他觉得此刻的西弗勒斯,像极了一只被顺毛抚摸、明明很享受却还要强装高傲的黑猫,彆扭得……可爱。
这个念头让他忍不住低低地笑了一声,那笑声低沉而愉悦,带著毫不掩饰的宠溺。
斯內普被他笑得更加不自在,耳根的红晕有向脖颈蔓延的趋势。
他恼羞成怒地瞪了泽尔克斯一眼,试图用眼神杀死对方,但那眼神缺乏往日的冰冷力度,反而更像是一种无力的嗔怪。
“你笑什么?”他声音乾涩地问。
“没什么。”
泽尔克斯收敛了笑声,但眼中的笑意依旧满溢,他看著斯內普,目光温柔得能將最坚硬的冰都融化,“只是觉得……你这样,很好。”

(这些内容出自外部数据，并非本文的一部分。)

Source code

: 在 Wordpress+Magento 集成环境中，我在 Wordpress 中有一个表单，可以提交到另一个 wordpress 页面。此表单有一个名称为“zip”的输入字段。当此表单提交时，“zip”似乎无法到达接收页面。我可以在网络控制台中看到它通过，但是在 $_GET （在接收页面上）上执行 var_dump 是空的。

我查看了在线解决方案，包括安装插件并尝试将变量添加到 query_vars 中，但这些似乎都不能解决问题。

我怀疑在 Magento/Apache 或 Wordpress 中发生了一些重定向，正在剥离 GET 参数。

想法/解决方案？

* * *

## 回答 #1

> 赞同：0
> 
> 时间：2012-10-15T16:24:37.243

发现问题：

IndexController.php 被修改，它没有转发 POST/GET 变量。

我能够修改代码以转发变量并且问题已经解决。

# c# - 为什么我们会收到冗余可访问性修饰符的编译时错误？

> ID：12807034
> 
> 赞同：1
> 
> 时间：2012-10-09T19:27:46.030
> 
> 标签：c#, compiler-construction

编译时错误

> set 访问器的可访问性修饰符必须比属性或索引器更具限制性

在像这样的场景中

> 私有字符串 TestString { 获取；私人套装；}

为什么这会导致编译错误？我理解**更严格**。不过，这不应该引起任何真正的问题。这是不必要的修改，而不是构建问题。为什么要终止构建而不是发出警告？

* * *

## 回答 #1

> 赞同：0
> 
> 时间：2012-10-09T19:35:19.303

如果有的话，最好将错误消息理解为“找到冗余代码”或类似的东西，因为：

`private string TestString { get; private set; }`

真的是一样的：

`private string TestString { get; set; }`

他没头没尾的一句话,让斯內普更加困惑,却也奇异地抚平了他心底最后一丝躁动。
地窖里再次安静下来,只有壁炉里的火苗偶尔发出噼啪的轻响。
泽尔克斯没有再进一步的动作,只是静静地握著斯內普的手,轻轻揽著他的腰,仿佛只是想確认他的存在,分享这片刻的安寧。
斯內普僵硬地站著,最初的不適感渐渐被一种陌生的、令人心悸的暖意所取代。
泽尔克斯的喜欢,像温暖的潮水,缓慢而坚定地包裹著他,冲刷著他內心冰封的壁垒。他不知道自己是否喜欢泽尔克斯,这个词汇对他而言太过陌生和沉重。
但他无法否认,泽尔克斯在他心里,是独一无二的存在。
他对他的容忍,对他的关注,甚至对他此刻越界行为的默许,都远远超出了他对其他任何人的界限。
这……是喜欢吗?
他不知道。
他只知道,当泽尔克斯这样靠近他时,他並不想推开。
或许,就这样……暂时维持现状,也不错。